Uninjured at the time
Chugiak-based Golden Wheel safety manager Chase Eckert provided no additional information this week beyond the fair's statement, written in conjunction with the company. He said Thursday that he didn't hear the full extent of Jasinski's injuries until an Anchorage Daily News reporter told him.
The fair's statement also referenced her medical condition: "Golden Wheel management responded swiftly, and the woman in question assured Golden Wheel management at that time that she was uninjured, and she declined medical assistance."
Jasinski said Eckert did talk with her and asked if she was OK. She didn't have any obvious broken bones and wasn't bleeding, she said, so she said yes.
It wasn't until the next day she realized the extent of her injuries, she said. On Sunday, she went to an urgent care clinic, and was referred to an orthopedic physician.
Slavik called Golden Wheel that day but Jasinski said she didn't hear back from Eckert until Tuesday.
Eckert, in a conference call Thursday with fair spokesman Dean Phipps, said he left a message with Jasinski, instructing her to call the company's insurance company. As of Thursday, she had not.
Jasinski said she's working with a personal-injury attorney recommended by a family friend, and the attorney will deal with the insurance company.
The ride continued to operate after a brief shutdown Saturday so Golden Wheel and a third-party inspector could make sure it was safe, Eckert said.
"No mechanical deficiencies were found and all passenger restraints were deemed operable," the fair statement said.

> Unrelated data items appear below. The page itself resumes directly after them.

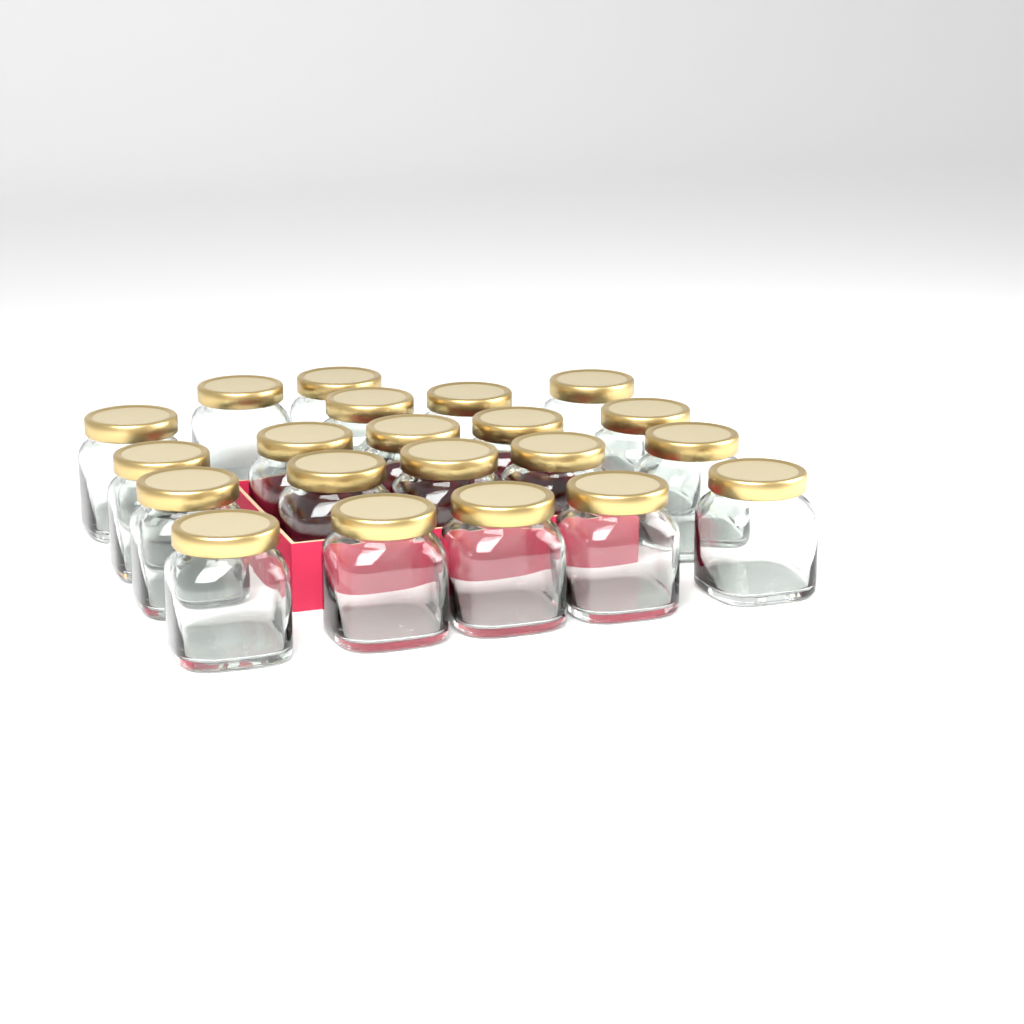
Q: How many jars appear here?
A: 21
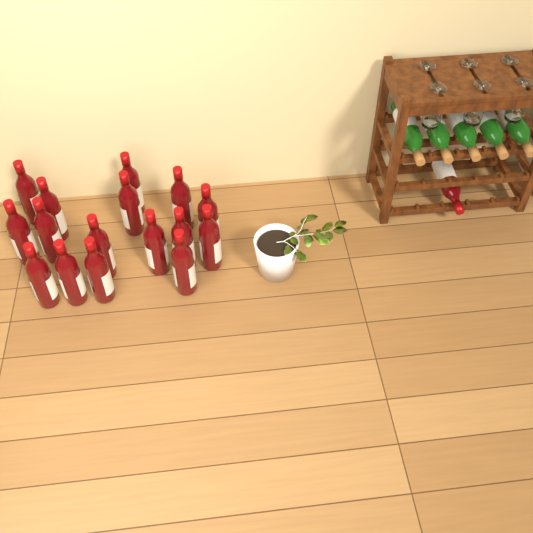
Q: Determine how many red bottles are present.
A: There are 17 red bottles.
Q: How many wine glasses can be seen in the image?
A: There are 6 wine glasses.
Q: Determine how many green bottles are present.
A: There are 5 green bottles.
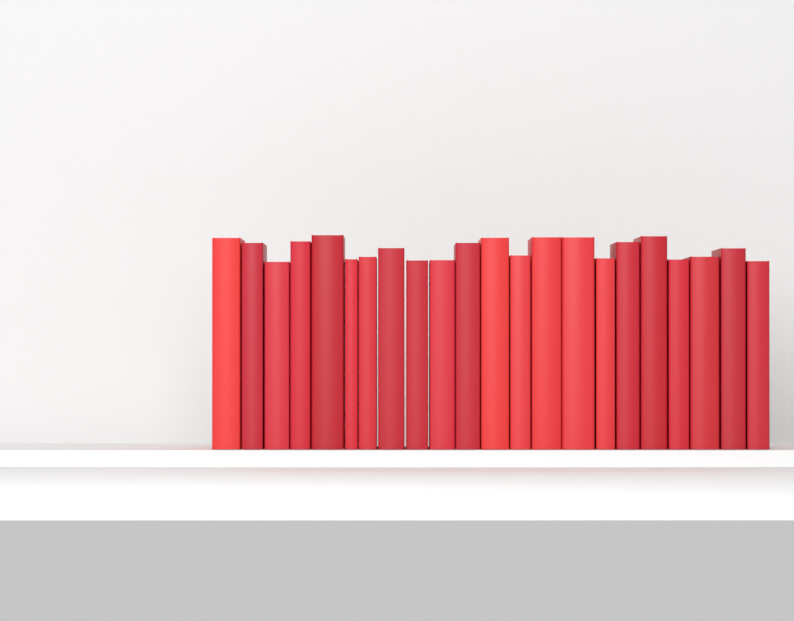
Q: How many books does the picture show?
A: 22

No mechanical failure, no shut down
Under new state regulations, Jasinski's injuries do not appear to qualify as something Golden Wheel had to report immediately to the Alaska Department of Labor and Workforce Development's mechanical inspection section, officials say.

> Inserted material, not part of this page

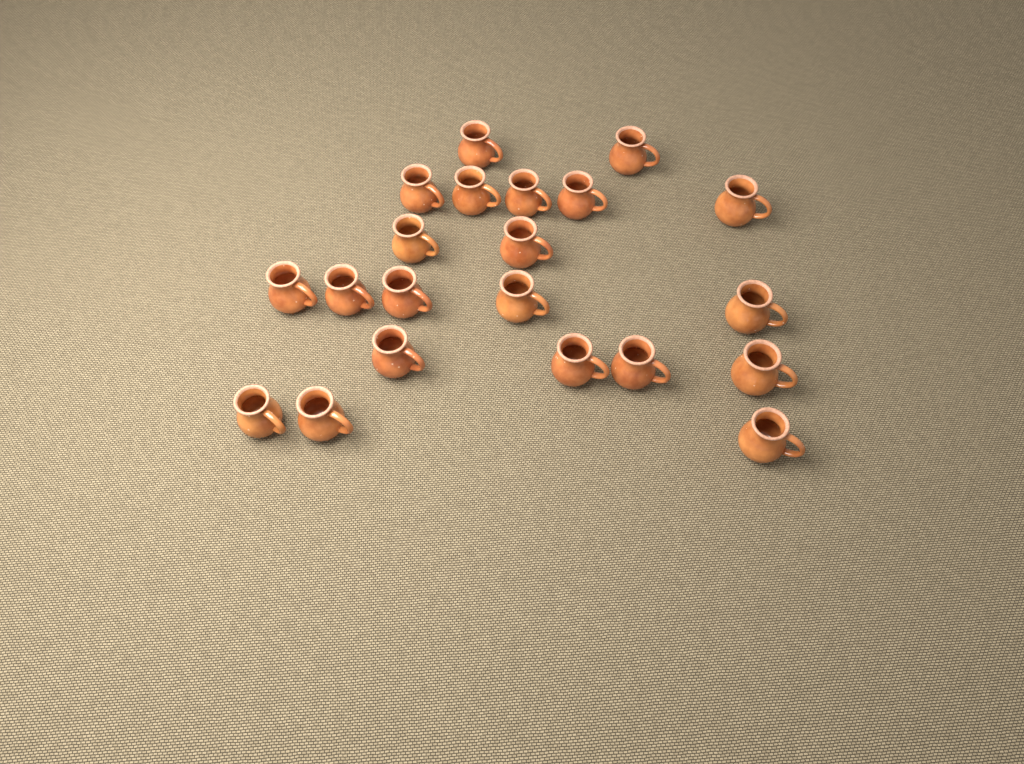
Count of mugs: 21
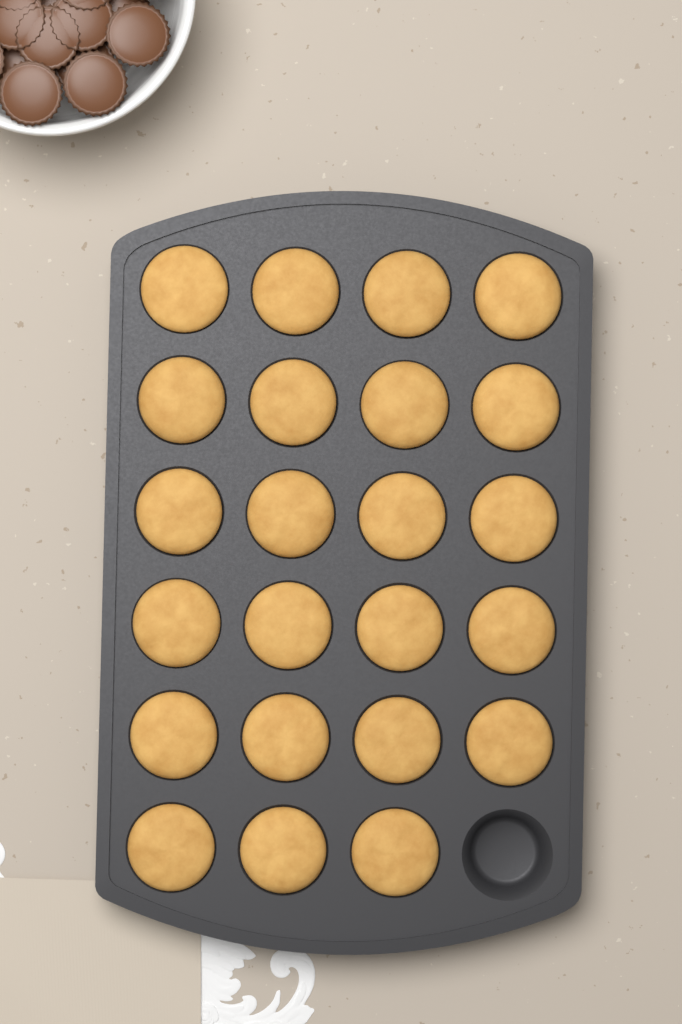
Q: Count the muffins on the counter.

Under the "reportable incident" process, rides are shut down, investigated and inspected before the state finds the public is safe and reopens them.
There had been just two such accidents at an Alaskan amusement ride since 2007 under old regulations that set the reporting bar as someone dying or suffering injuries that required medical care.
A slingshot-style ride called the Ejection Seat malfunctioned in May 2014 in Anchorage, sending a man to the hospital with serious facial injuries. Last year, a dragon-themed kiddie roller coaster called the Orient Express malfunctioned at the Tanana Valley State Fair, giving a woman and her children back and neck injuries.
Jasinski's injuries would have prompted a report — and state shutdown — last year.
Under new regulations that went into effect this year, however, the state shuts down rides in cases of death, injury serious enough to require medical evacuation, or if a mechanical failure hurts someone, according to Will Harlan, mechanical inspection section director.
That doesn't appear to cover what happened to Jasinski, Harlan said.
"According to Golden Wheel, the injury was caused by a ride imbalance," Harlan said.
Golden Wheel was required to report any injury on a ride within 24 hours, and reported Jasinski's on Tuesday, he said. He didn't know why there was a delay, but said it appeared the company didn't realize Jasinski was hurt until that day.
An imbalance doesn't mean there was a mechanical failure, Harlan said. If, say, an operator didn't load patrons properly, that wouldn't rise to the level of a mechanical failure.
His agency doesn't regulate ride operators, who aren't licensed, Harlan said.
"The regulations were written with the understanding that not every injury happens as a result of mechanical failure," he said. "The Legislature didn't charge us with regulating amusement ride employees, for example."